It this a system you are just bringing up or one that's been running 
for a while.  It really seems like memory corruption of some form.  
I'd suggest checking memory controller settings.

Also, what happens if you disassemble the kernel image and look at 
the addresses pointed to by NIP:
C00DEE18 & C002CE68.

- k
Dear Kumar:
 
We have two systems. One based on an 8241, and one based on an 8541. The 8241 
has been running for some time with Linux 2.4 and the 8541 is coming up. Both 
are using the 2.6.17.11 kernel from kernel.org with modifications for our 
hardware.
 
In the case of the 8241, I started out with the 2.4 modifications, which were 
originally based on the 8260 and ported them to 2.6. In the case of the 8541, I 
started out with the embedded planet 8555EP 2.6 kernel source and added that to 
the 2.6.
 
I dont see this exception in the 8541, although extensive testing has not yet 
been completed. The 8241 exhibits this exception on three different 8241 
boards, so I dont suspect the hardware.
 
We are using the Montavista toolchain and their root filesystem including 'tar' 
and 'cp' which are the programs that currently exhibit the fault.
 
Yesterday, when I saw an NIP at 0x900, I was ready to jump on the interrupts 
not being setup correctly, but after a few hours of going through that, I am 
now convinced the interrupts are setup correctly, so it is something more 
subtle.
 
Certainly, memory corruption is the next thing to be concerned with. 
 
One thing that has concerned me a bit is that we have no swap space available 
at all. This is an embedded system with 64MByte of RAM and JFFS2 NAND flash 
with no swap partitions.
 
I suspect auditing the MMU setup differences between the original 2.4 kernel 
and the new 2.6 kernel for the 8241 board is the next step.
 
The three exceptions I saw yesterday were 1)0x900 in the timer_interrupt, 2) 

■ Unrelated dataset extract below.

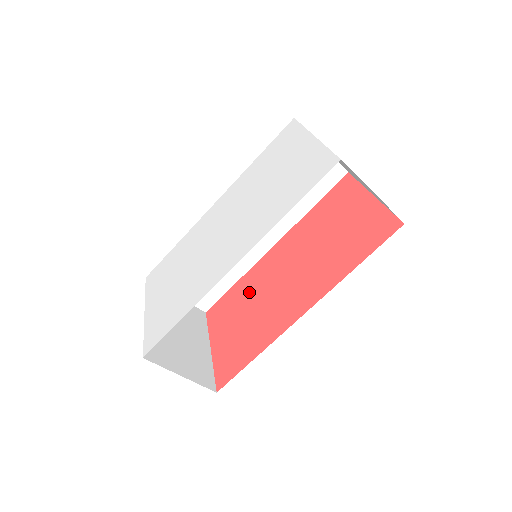
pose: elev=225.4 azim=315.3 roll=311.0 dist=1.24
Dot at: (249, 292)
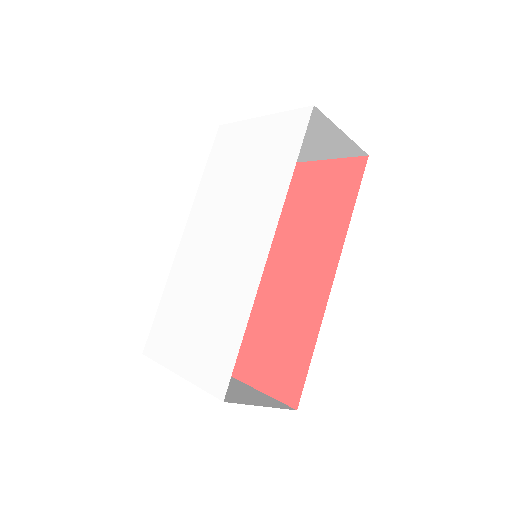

C00DEE18 (inside the tar program) and 3) C002CE68 (in one of the kernel 
routines). 
 
I suspect the actual addresses are red-herrings and this exception can occur at 
any address. This certainly would tend to indicate some sort of memory setup 
issue.
 
Changing the Oops logic to printout the NextInstruction as well as the NIP 
might be helpful so I could discern the difference between what the program is 
trying to do and what it is really doing.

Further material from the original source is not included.